Man kann hier ruhig zu deftigen Worten greifen: Das
ist eine Sauerei. Die Argumentation, mit der die Regierungskoalition
den parlamentarischen Untersuchungsausschuss abdreht, ist ein
Skandal. SPÖ-Klubchef Josef Cap erklärt der Öffentlichkeit allen
Ernstes, dass Bundeskanzler Werner Faymann nicht vor dem
parlamentarischen Untersuchungsausschuss zur Inseratenaffäre
auszusagen braucht, weil er zuvor eh schon etwas im
ORF-Sommergespräch dazu gesagt hat. Das ist eine Beleidigung der
Intelligenz, nicht nur seiner. Das ist eine Verhöhnung der
Öffentlichkeit und darüber hinaus ein Akt der Geringschätzung des
Parlaments und der Abgeordneten – auch seiner eigenen Abgeordneten.
Dass sich diese das widerspruchslos gefallen lassen und sich
willfährig in die üble Posse fügen, ist ein Trauerspiel für den
Parlamentarismus. Der Kanzler will nicht in den Ausschuss kommen, der
Klubobmann exekutiert das, und die Abgeordneten, die als willenlose
Marionetten vorgeführt werden, zucken nicht einmal mit den Schultern.
Sie haben sich offenbar in ihre Bedeutungslosigkeit gefügt.
Der Kanzler fürchtet im Ausschuss die Macht der Bilder. Dass er
hier vorgeführt werden könnte, dass ein Pilz und ein Petzner ihr
Mütchen an ihm kühlen – das würde wohl so sein. Aber da muss, da
müsste der Kanzler durch, das muss ihm der Parlamentarismus wert
sein. Und es ist für ihn auch eine Frage der Glaubwürdigkeit.
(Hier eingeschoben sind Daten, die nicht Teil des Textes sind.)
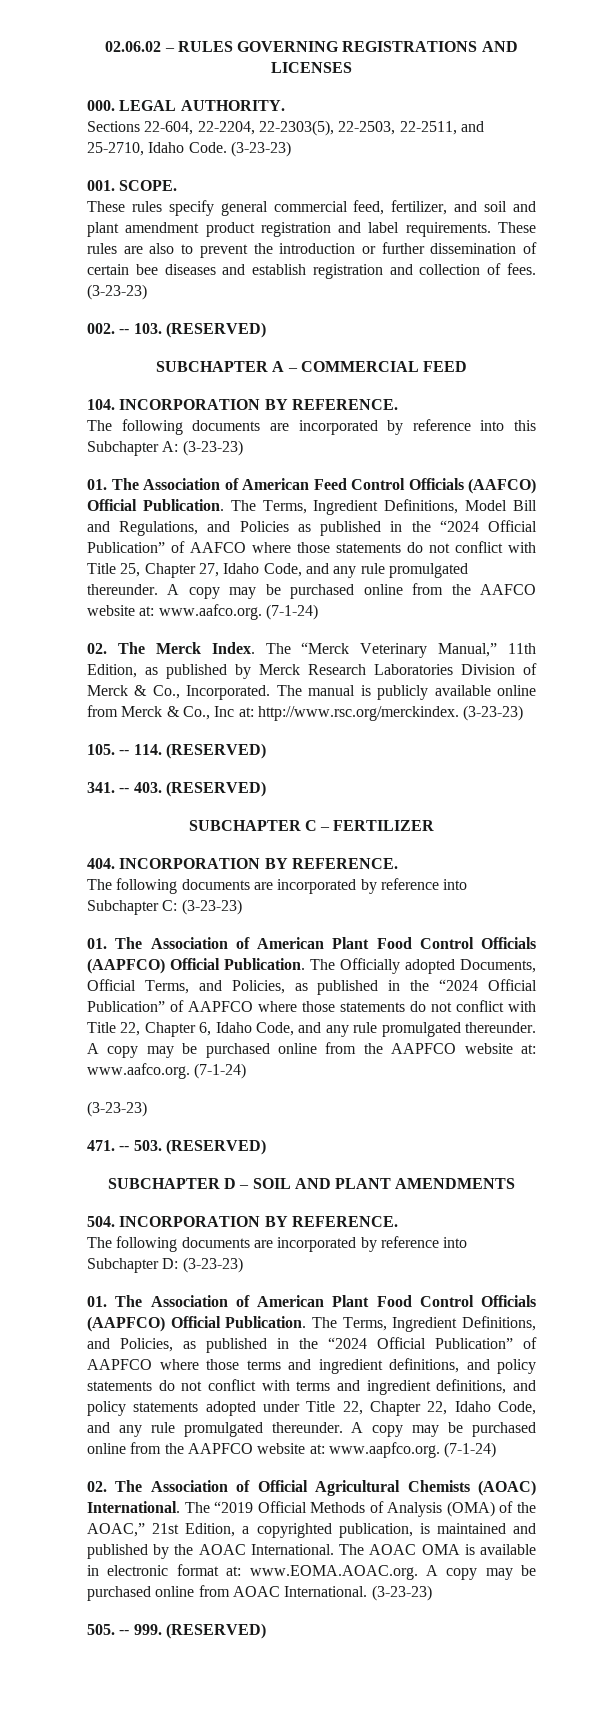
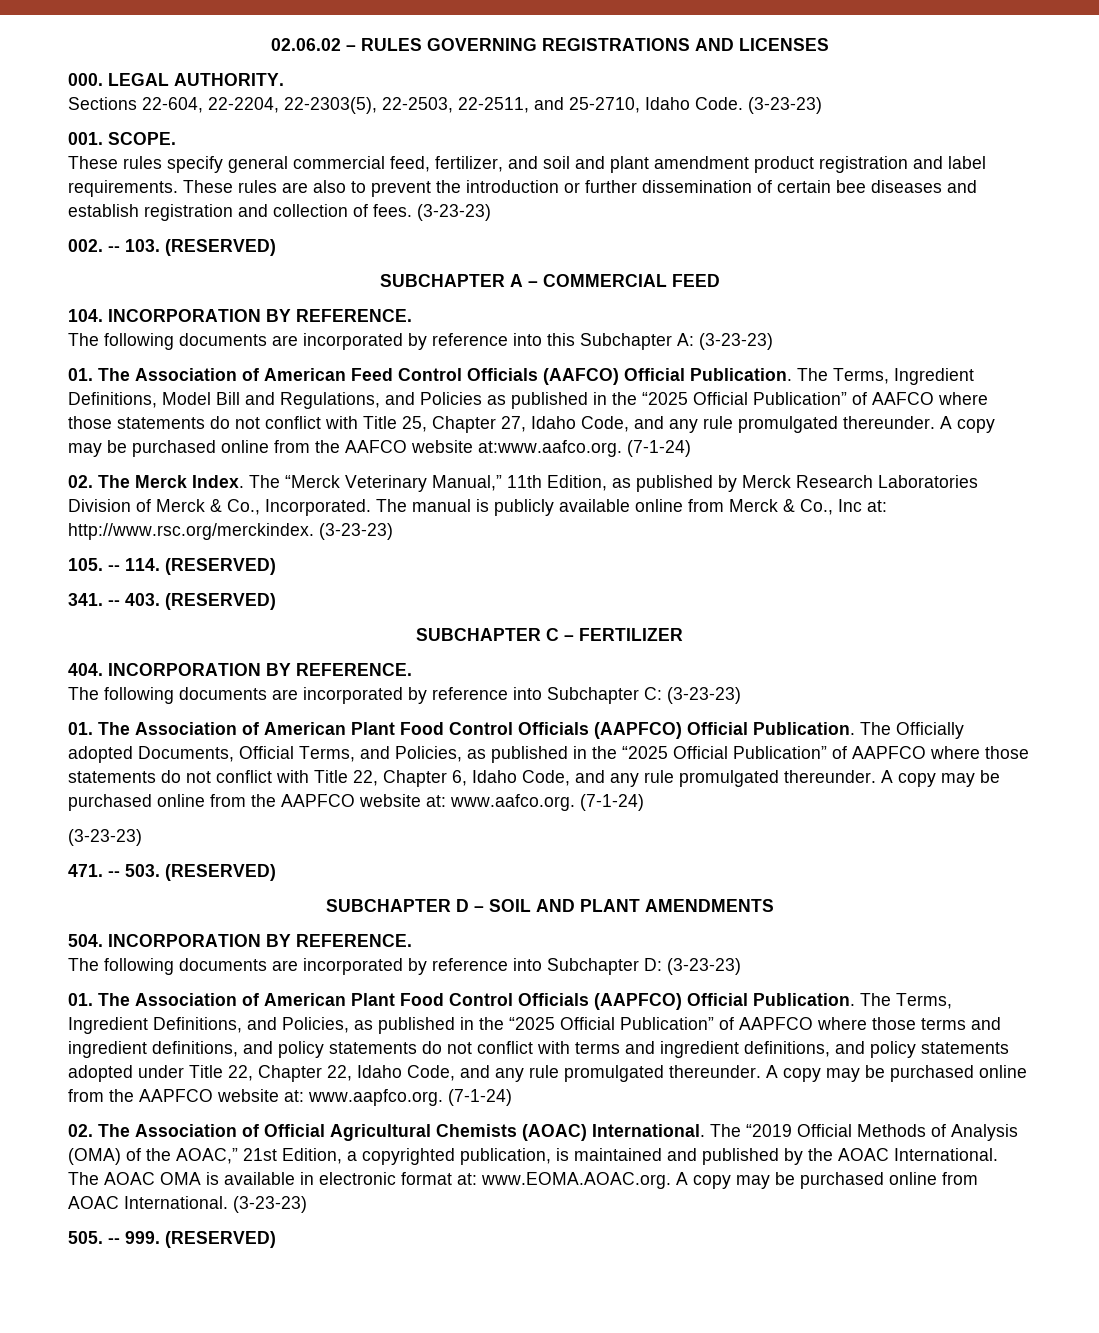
[439,520,479,532] “2024 -> [642,392,688,405] “2025
[139,604,262,620] at: www.aafco.org. -> [478,440,622,457] at:www.aafco.org.
[439,979,479,991] “2024 -> [622,746,668,759] “2025
[328,1337,367,1349] “2024 -> [509,1017,555,1030] “2025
Faymann soll vor dem Ausschuss darlegen, wie und warum er die ÖBB
angehalten hat, Inserate mit seinem Konterfei im Boulevard zu
schalten, wer das entwickelt und entschieden hat, auf welche
Anweisung das schließlich bezahlt wurde. Das meiste ist bekannt. Es
geht nicht darum, diese Vorgänge einer strafrechtlichen Beurteilung
zu unterziehen, das geschieht parallel ohnedies bei Gericht. Es geht
darum, diese Vorgänge auch politisch zu hinterfragen – und zu
bewerten. Für Faymann muss es darum gehen, eine glaubwürdige
Argumentation darzulegen – nicht nur vor der Staatsanwaltschaft,
sondern auch vor den Abgeordneten. Das ist der Sinn dieses
Ausschusses.
Dass sich auch die ÖVP vor den Karren spannen lässt, ist wenig
verwunderlich: Sie desavouiert den Ausschuss, wo sie kann. Je eher er
abgedreht wird, desto lieber ist es ihr. Dafür schonen die schwarzen
Strategen auch den roten Kanzler.
Das ist auch für die ÖVP-Abgeordneten peinlich. Sie werden am
Gängelband vorgeführt – noch dazu unter Berufung auf das
Koalitionsabkommen.
Caps hanebüchene Argumentation ist ein weiterer Tiefpunkt in
dieser ohnedies nicht erfreulichen Debatte, sie legt das
Unappetitliche an der Politik offen, dieses Tarnen und Täuschen, das
Verschleiern und Übersohrhauen.
Diese argumentative Anbiederung an das augenzwinkernde Ganoventum
in der Politik treibt die Niveaulosigkeit weiter voran, das ist eine
direkte Wahlkampfhilfe für die lauten und skurrilen Populisten im
Land.
Mag sein, dass Cap hier selbst nur Befehlsempfänger ist. Er und
seine Hintermänner, also auch die Berater des Kanzlers, nehmen es
fahrlässig in Kauf, dass die Politikverdrossenheit neuerlich befeuert
wird, dass die handelnden Akteure weiter an Glaubwürdigkeit
verlieren. Ihre Message: Die Parteienpolitik ist es nicht wert, sich
zu engagieren, sich seriös mit ihr auseinanderzusetzen. Diese
Parteienpolitik nimmt ihre Kunden, die Bürger, nicht ernst.